Doch speziell die scheinbar lakonischen Zeichnungen von Pippa Garner, die mit Tesafilm in die Büroräume des Whitney gehängt wurden, sind deshalb umso eindringlicher. Mit viel Humor und Selbstironie begleitete sie darauf über viele Jahre ihre eigene Transition. Cartoonhaft, manchmal fantastisch, wandelt sie Konsumgüter wie Autos oder Küchengeräte zu Körpererweiterungen um und kommentiert leichthändig die Möglichkeiten und Grenzen menschlicher Selbsterschaffung.

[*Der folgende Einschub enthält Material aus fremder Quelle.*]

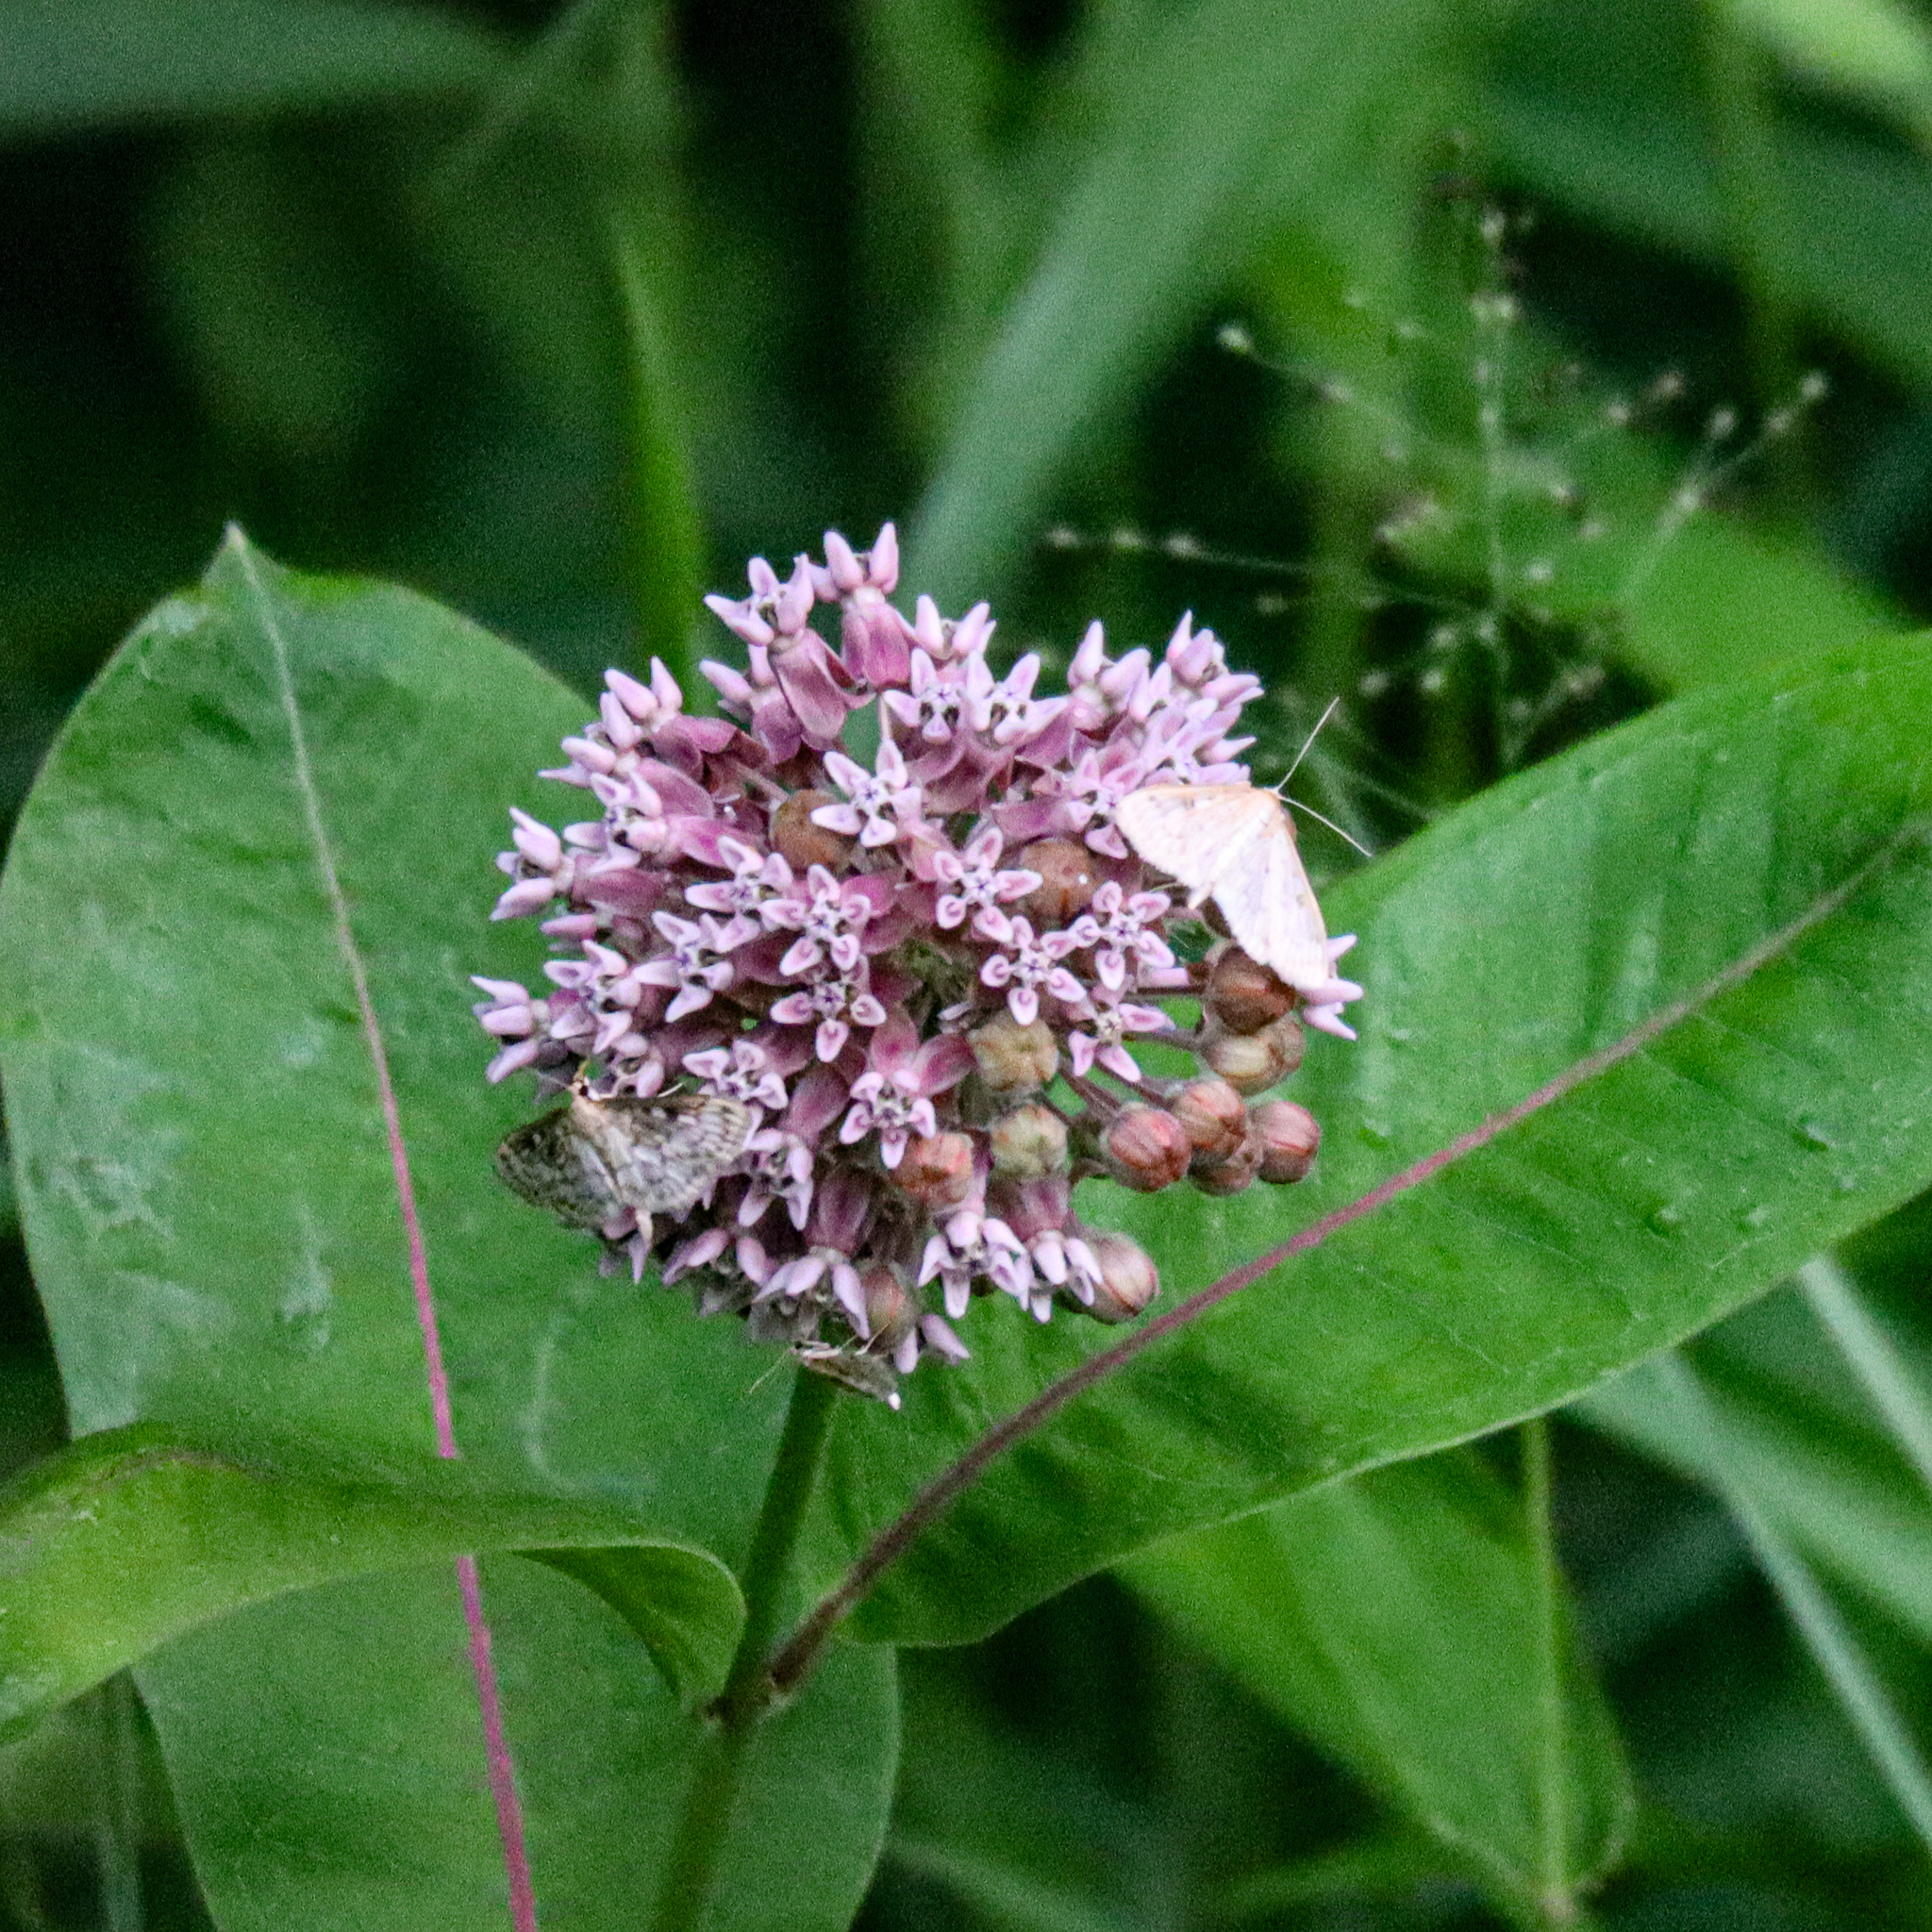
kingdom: Plantae
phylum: Tracheophyta
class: Magnoliopsida
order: Gentianales
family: Apocynaceae
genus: Asclepias
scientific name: Asclepias syriaca
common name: Common milkweed
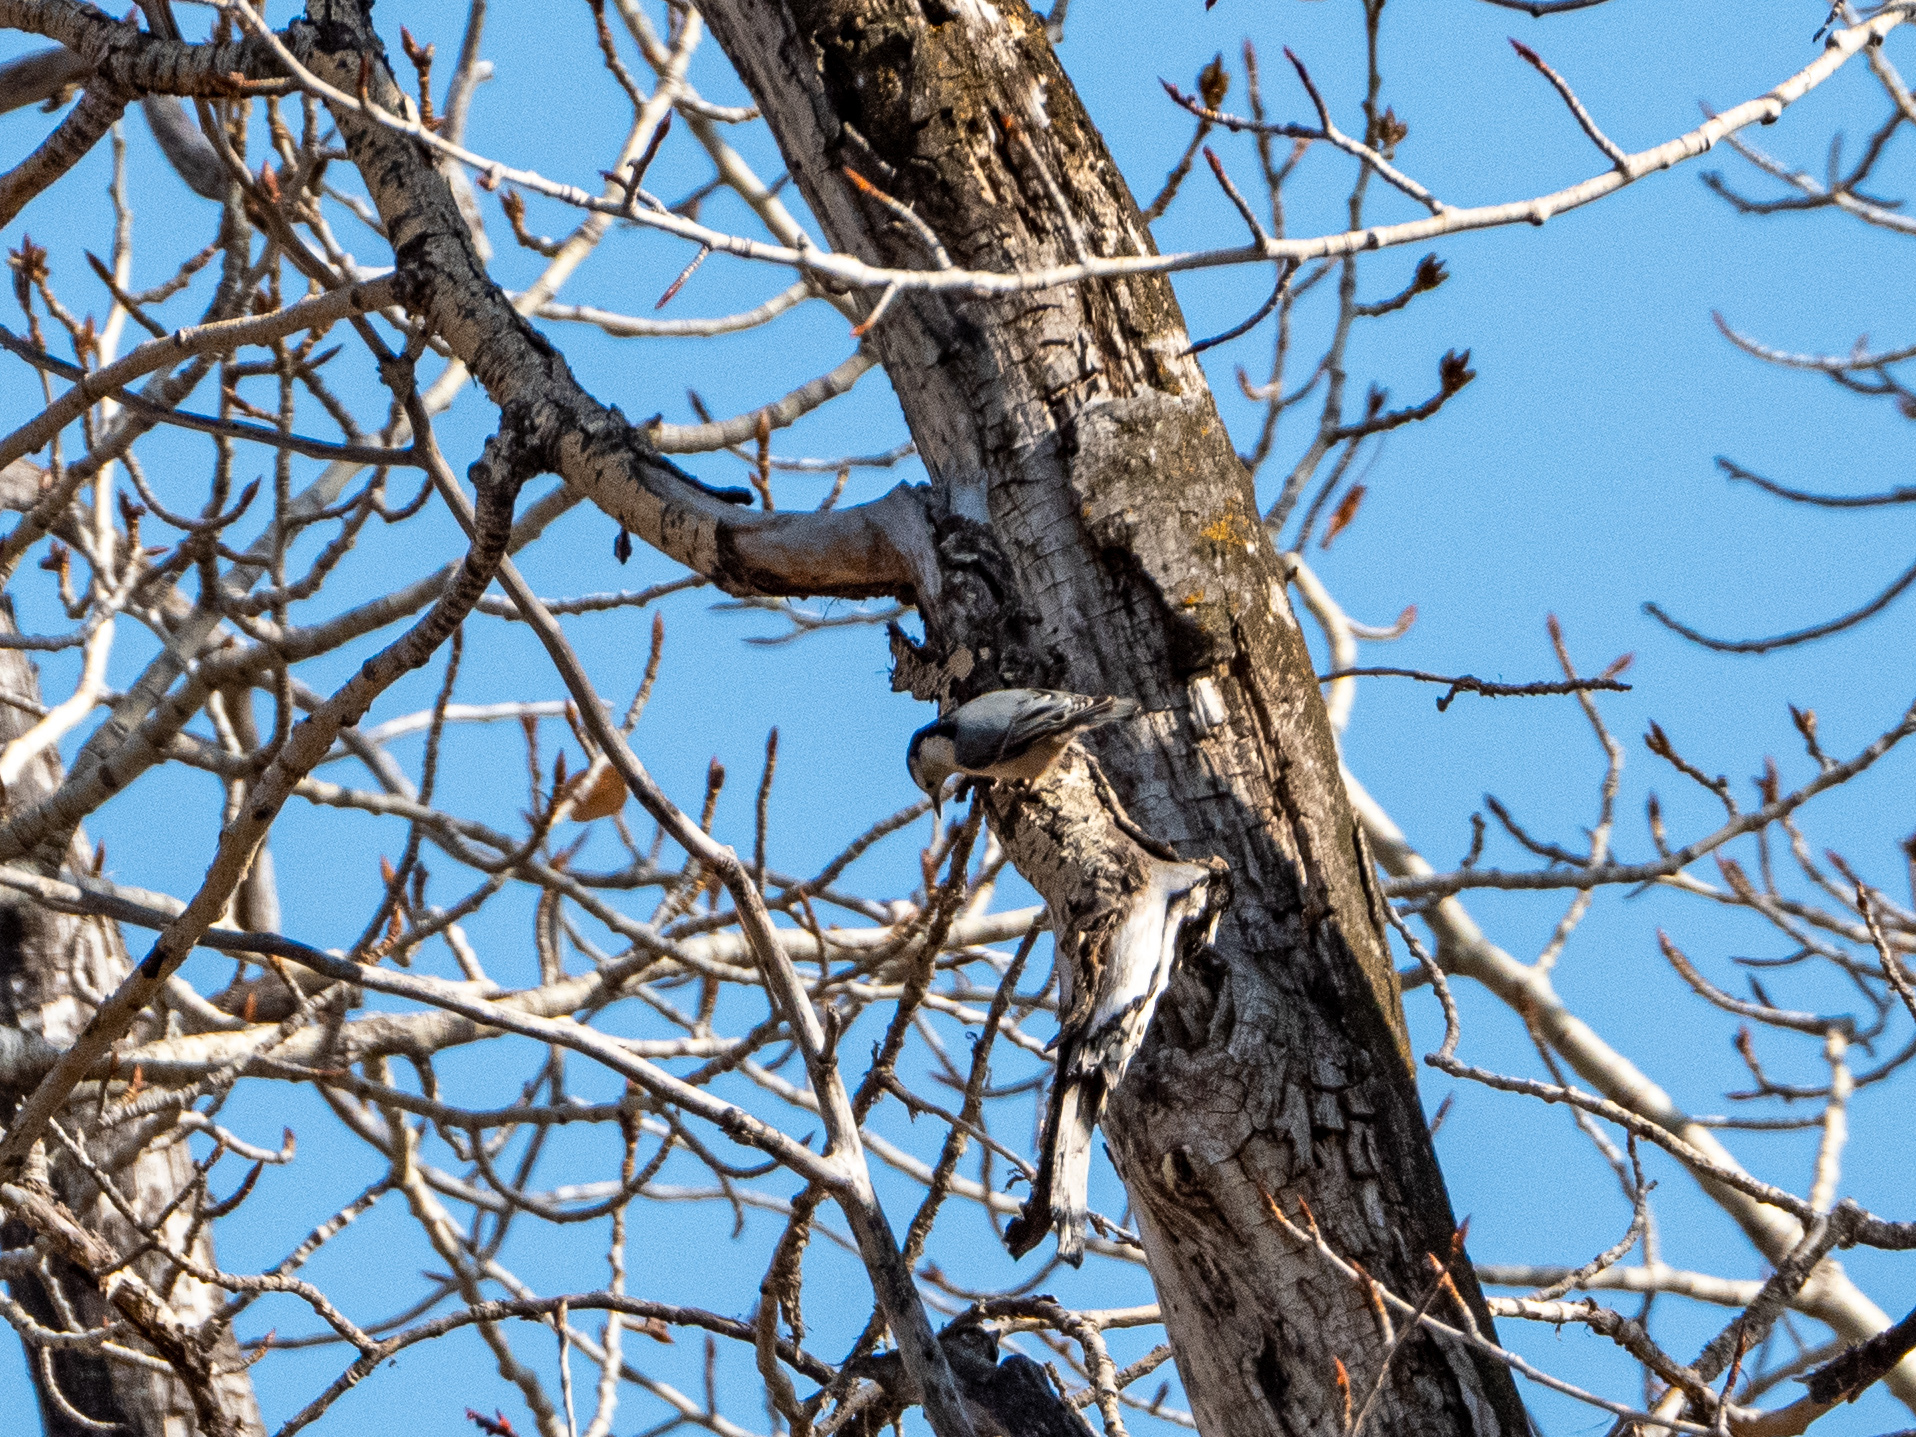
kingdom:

„Even Better Than the Real Thing“: Whitney Kunstbiennale, Whitney Museum of American Art, New York City, bis 11. August
Wer sich derweil angesichts des Titels der Biennale „Even Better Than the Real Thing“ eine tiefergehende Diskussion der Wechselwirkung von künstlicher Intelligenz und Kunst verspricht, der wird allerdings enttäuscht. Im Grunde wird nur ein Werk digitaler Kunst gezeigt, „xhairymutantx“ von Holly Herndon und Mat Dryhurst, und es stellt nicht das herausragendste Beispiel dieser Sparte dar: Zu sehen ist eine AI-generierte Mutation der Künstlerin als Gemälde, der Besucher kann per QR im Netz weitere generieren. Solch ein Kommentar auf Deepfakes bleibt an der Museumswand eher flach.
Gegenentwurf oder Kritik?
Man könnte den Titel der Biennale aber auch auf einen anderen konzeptionellen Ansatz gemünzt verstehen, dass sie nämlich nicht so sehr als Kritik am amerikanischen Imperium gedacht ist, sondern eher als eine Art Gegenentwurf. Chrissie Iles bringt im Katalog den postkolonialen Begriff des „archipelagic space“ – des archipelen Raums – ins Spiel. Mit dessen Hilfe sollen Dinge wie Imperium, Nation, aber auch jede andere Form von Gemeinwesen holistischer gedacht werden, als instabiles Netzwerk von Interdependenzen.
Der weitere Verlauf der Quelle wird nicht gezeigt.